We presented our assessment of risk of bias using two “Risk of Bias” summary figures for every subsection of the manuscript.

8.7. Statistical Analysis

Qualitative statistical analysis and meta-analysis were performed using R software and REVMAN 5.4 [145,146], with p-values of <0.05.

9. Conclusions

OA is a degenerative joint disease primarily associated with aging. Since affected patients are mainly characterized by cartilage malfunction, inflammation plays an essential role in the pathogenesis of OA. Although there are many well-described molecular mechanisms and mediators involved in inflammation, it still remains controversial whether inflammatory mediators are primary or secondary regulators of the cartilage damage and disturbed repair processes in OA. The latest knowledge about the activation of inflammatory mediators could play a significant role in the early diagnosis of inflammation in OA and become potentially useful in therapeutic protocols.

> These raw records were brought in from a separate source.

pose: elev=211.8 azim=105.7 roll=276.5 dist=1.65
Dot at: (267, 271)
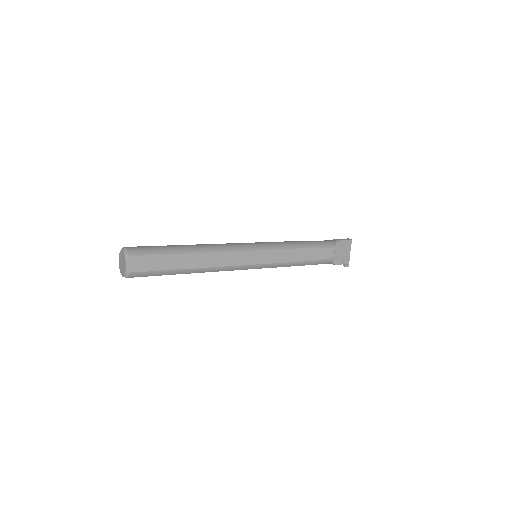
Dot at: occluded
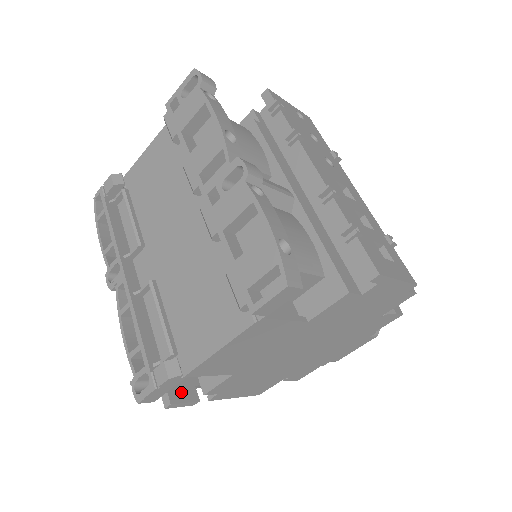
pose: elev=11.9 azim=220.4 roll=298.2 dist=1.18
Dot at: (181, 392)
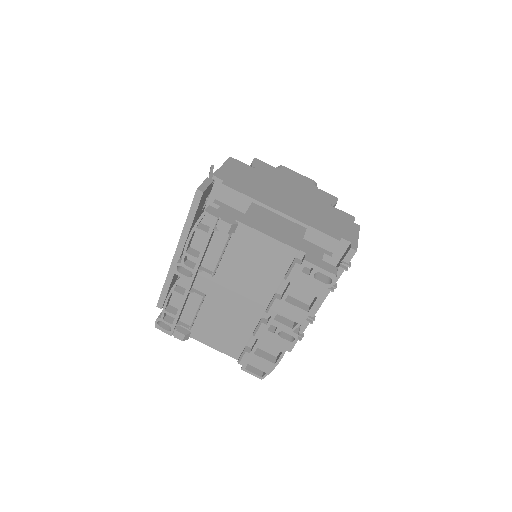
Dot at: occluded
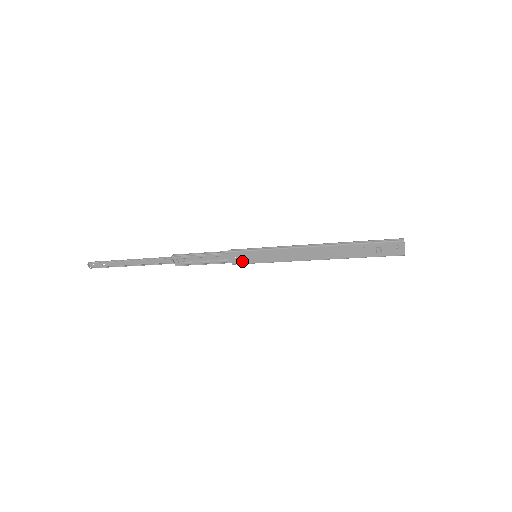
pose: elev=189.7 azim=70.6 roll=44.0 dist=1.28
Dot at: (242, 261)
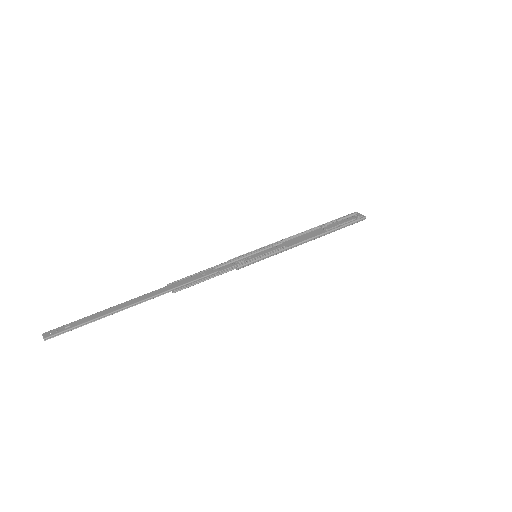
Dot at: (241, 261)
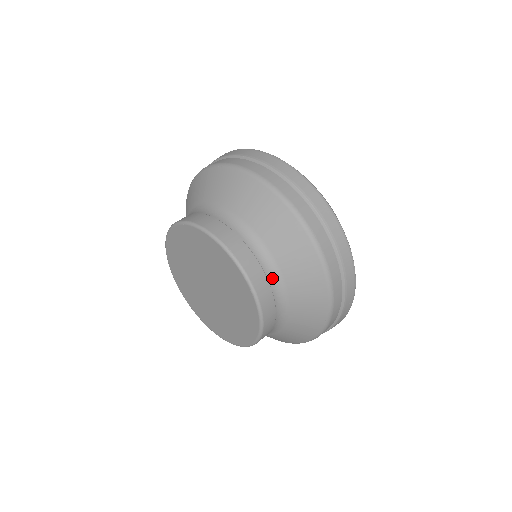
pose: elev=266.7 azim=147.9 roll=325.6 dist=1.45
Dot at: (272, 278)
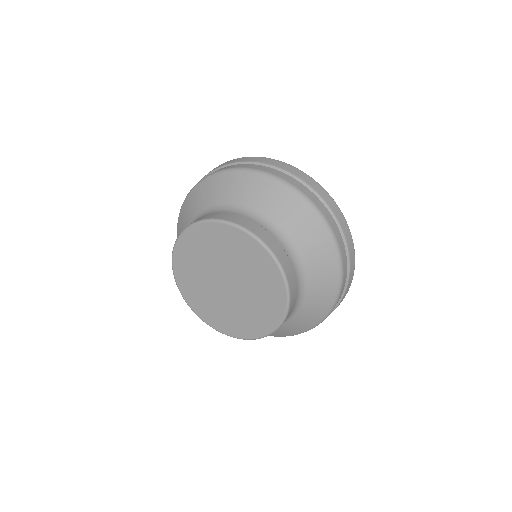
Dot at: (264, 225)
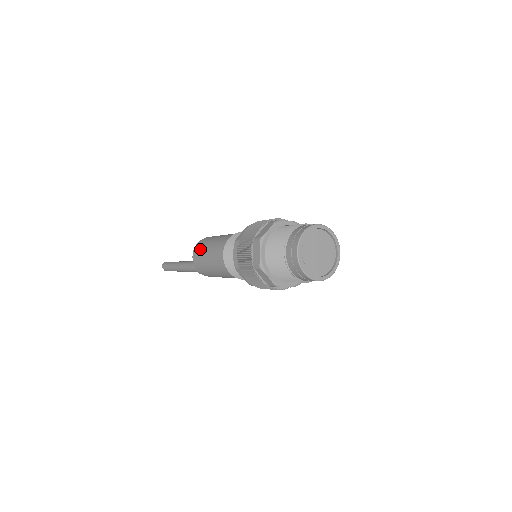
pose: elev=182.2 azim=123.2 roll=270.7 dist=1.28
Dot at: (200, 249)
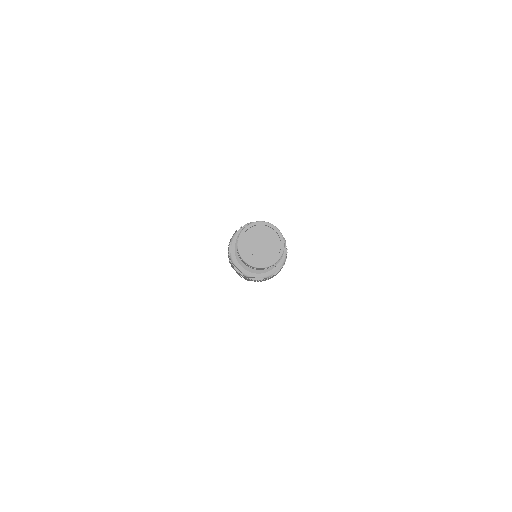
Dot at: occluded
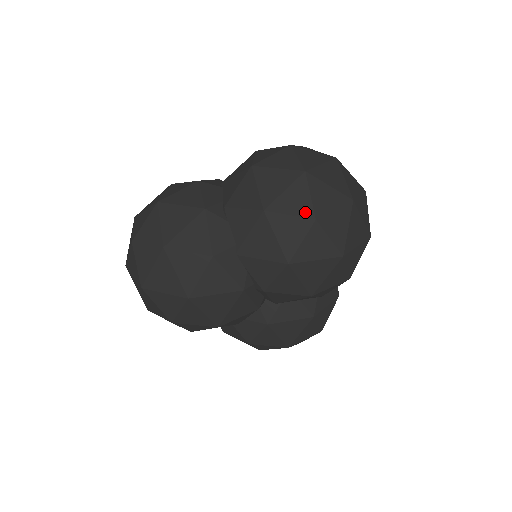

Given the pivotal role of platelets in hemostasis, inflammation, and the immune response, it can be assumed that platelets also contribute to inflammation in OA; however, their exact role in this process requires further investigation.

Joint diffusion as a result of inflammation is commonly observed in other inflammatory arthropathies, including RA; in contrast to OA, the role of platelets in RA has been established. In RA, the platelet count is related to disease activity, and thrombocytosis is commonly detected in the active phase of the disease.

Of special interest are the multiple mechanisms involved in platelet activation in osteoarthritis, which offer numerous options for potential arthritis therapies.

As stated in this review, the role of platelet-rich plasma is a well described, commonly used, minimally invasive method for knee osteoarthritis treatment. Multiple randomized controlled trials described PRP as a safe, easily accessible, and low-cost procedure as an alternative to other non-surgical treatments for osteoarthritis used as various control groups. There is still a need for a standardized PRP injection to be established from the multitude of products available for medical usage. Moreover, there is still a lack of studies for using PRP as an alternative to surgical treatment, since the majority of trials only compare PRP to other intra-articular injections. Platelets may have a potential healing role as a result of their proinflammatory and anti-inflammatory functions.